Les bonnes affaires du CO2

De plus en plus d’offres commerciales proposent à chacun de compenser ses émissions de gaz à effet de serre. Une charte nationale tente de moraliser ce marché dépourvu de règles.

Patrick Piro  • 21 février 2008 abonné·es

Vous possédez une voiture de petite cylindrée, et vous parcourez environ 10000km par an. Le carburant brûlé émet dans l’atmosphère du gaz carbonique (CO2), le principal des gaz à effet de serre: 2,1tonnes d’équivalent carbone [^2], qui contribuent au réchauffement climatique. Certes, de manière minime, comme pour les activités de chacun d’entre nous, face aux 13 milliards de tonnes de gaz à effet de serre émis annuellement par l’ensemble des activités humaines… Mais cela vous chagrine, car vous êtes conscient de vos responsabilités.

Illustration - Les bonnes affaires du CO2


Des voitures repeintes par des militants de Greenpeace, lors du salon automobile de Francfort, en 2007. ORLOWSKY/GETTY IMAGES

Qu’à cela ne tienne, rendez vous dans un magasin Nature et Découvertes: vous pourrez y faire l’acquisition, pour 32 euros, d’un macaron illustré d’un ours blanc (promis à la disparition par fonte de sa banquise) et portant le slogan «véhicule neutre en CO2», à apposer sur le pare-brise. Car 21euros seront investis dans un projet développant des énergies renouvelables, en Chine, au Mexique ou en Érythrée, contribuant à limiter les émissions de CO2 ­ce que devra dûment garantir un organisme indépendant. Votre contribution financière est donc présentée comme une compensation volontaire des émissions de CO2 liées à vos déplacements.

Le même principe est transposable à toutes vos activités émettrices de gaz à effet de serre (chauffage, alimentation, etc.). Environ 4euros serviront à financer Climat Mundi, qui a mis en place ce commerce d’indulgences CO2 (le reste part en fabrication et en TVA). Pour une grosse cylindrée, comptez 70 euros de macaron, à renouveler tous les ans après avoir évalué vos émissions sur le site de Climat Mundi.

On compte en France une dizaine de ces offres de «compensation carbone», un essor très récent puisque la plus ancienne, «CO2 solidaire», est apparue en 2004.

Des compagnies aériennes s’y mettent, proposant à leurs clients de s’acquitter d’une contribution pour «effacer» les tonnes de CO2 émises par leur voyage.

▶ [Données fournies]
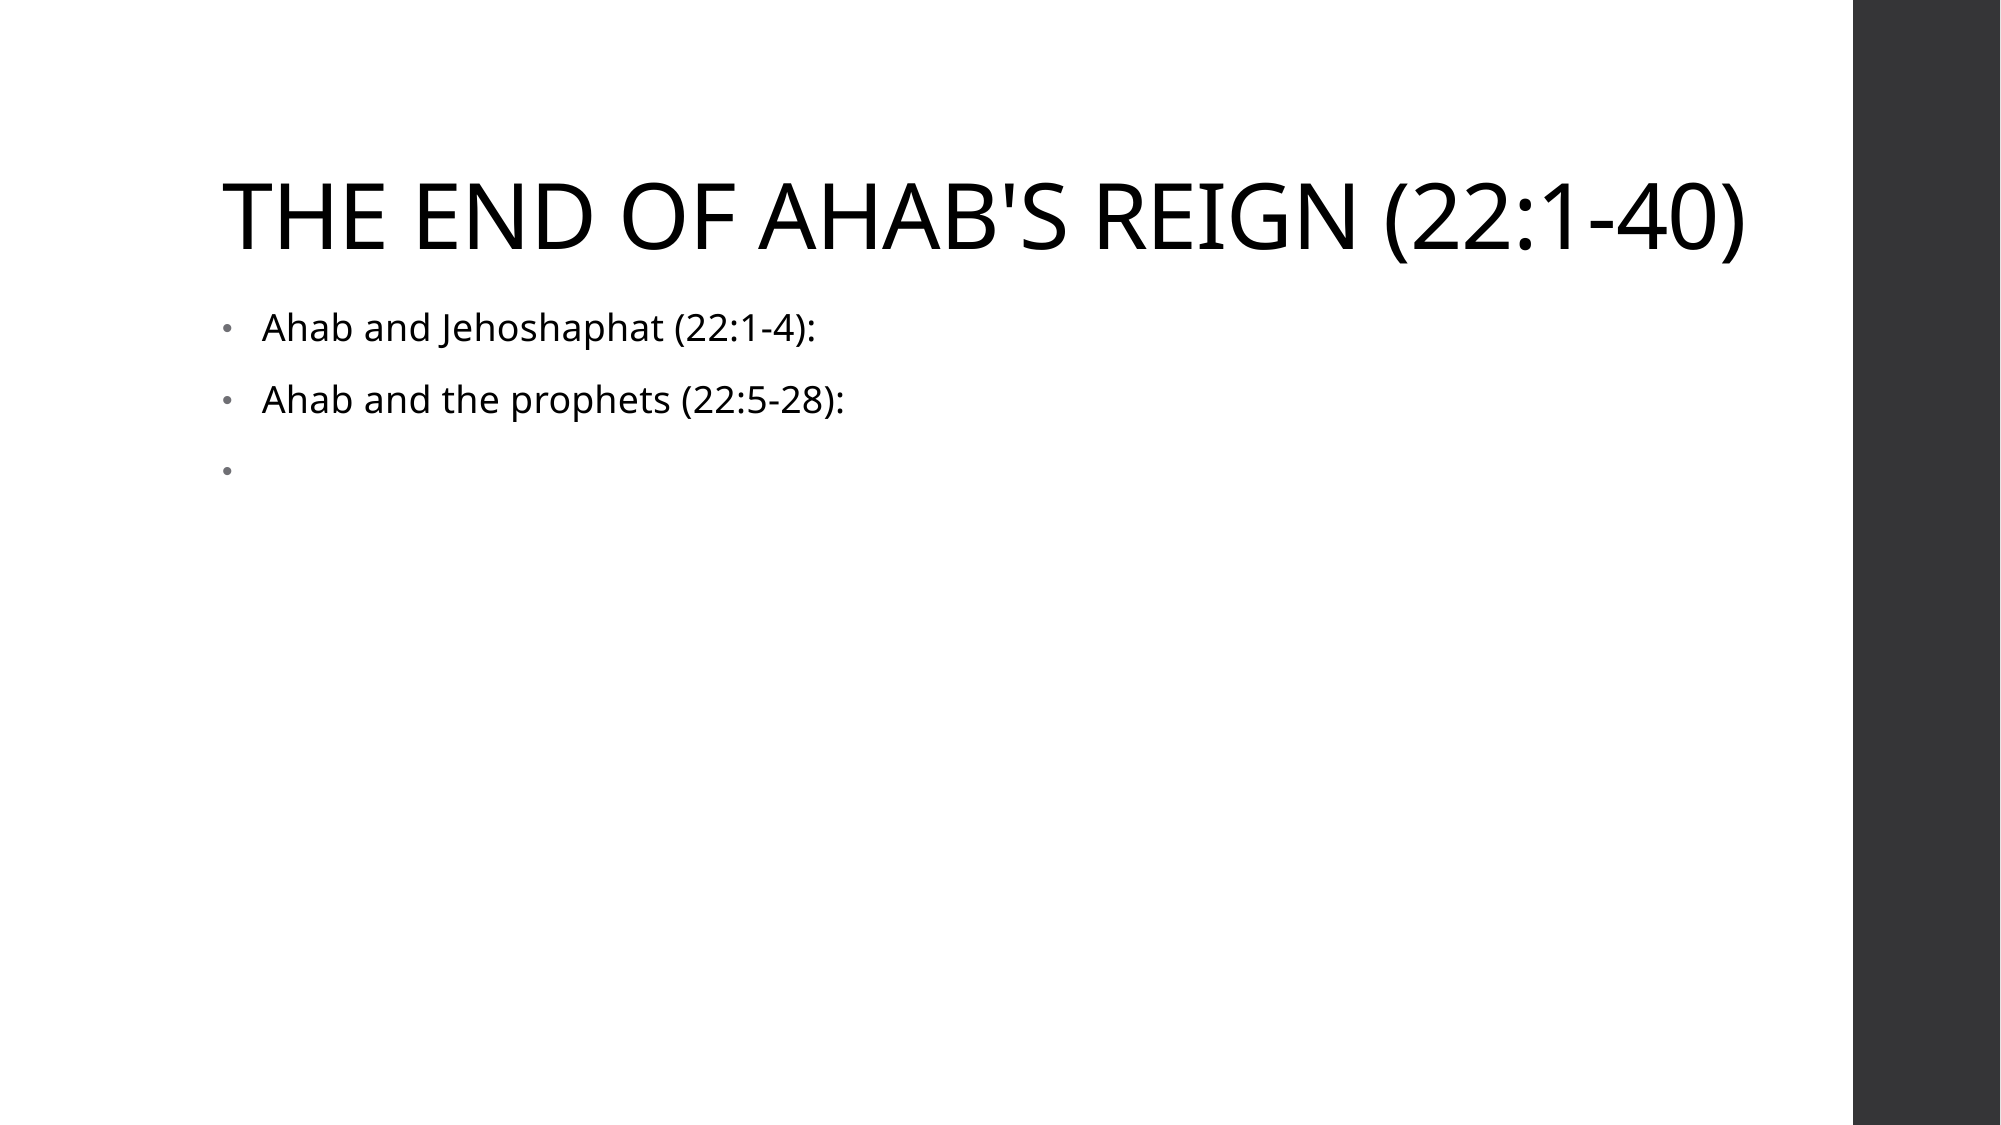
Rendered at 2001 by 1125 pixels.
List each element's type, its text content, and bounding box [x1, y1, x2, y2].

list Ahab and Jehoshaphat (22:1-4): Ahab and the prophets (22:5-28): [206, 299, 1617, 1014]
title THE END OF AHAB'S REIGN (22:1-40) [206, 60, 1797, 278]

▶ [Volets de l'exercice]
1 > Citez fidèlement le passage de l'article sur la compensation carbone qui débute aux mots « Le même principe » et se termine après les mots « apparue en 2004. ».
2 > D'après l'article sur la compensation carbone, les affirmations suivantes sont-elles exactes ? Répondez par oui ou par non en citant les mots décisifs du texte : (a) Le macaron proposé chez Nature et Découvertes coûte 32 euros ; (b) la plus ancienne offre de compensation carbone en France est apparue en 2008 ; (c) environ 4 euros servent à financer Climat Mundi.

▶ [Exercices corrigés]
1 >
Le même principe est transposable à toutes vos activités émettrices de gaz à effet de serre (chauffage, alimentation, etc.). Environ 4euros serviront à financer Climat Mundi, qui a mis en place ce commerce d’indulgences CO2 (le reste part en fabrication et en TVA). Pour une grosse cylindrée, comptez 70 euros de macaron, à renouveler tous les ans après avoir évalué vos émissions sur le site de Climat Mundi.

On compte en France une dizaine de ces offres de «compensation carbone», un essor très récent puisque la plus ancienne, «CO2 solidaire», est apparue en 2004.

2 >
(a) Oui : « pour 32 euros, d’un macaron illustré d’un ours blanc ».
(b) Non : « la plus ancienne, «CO2 solidaire», est apparue en 2004 ».
(c) Oui : « Environ 4euros serviront à financer Climat Mundi ».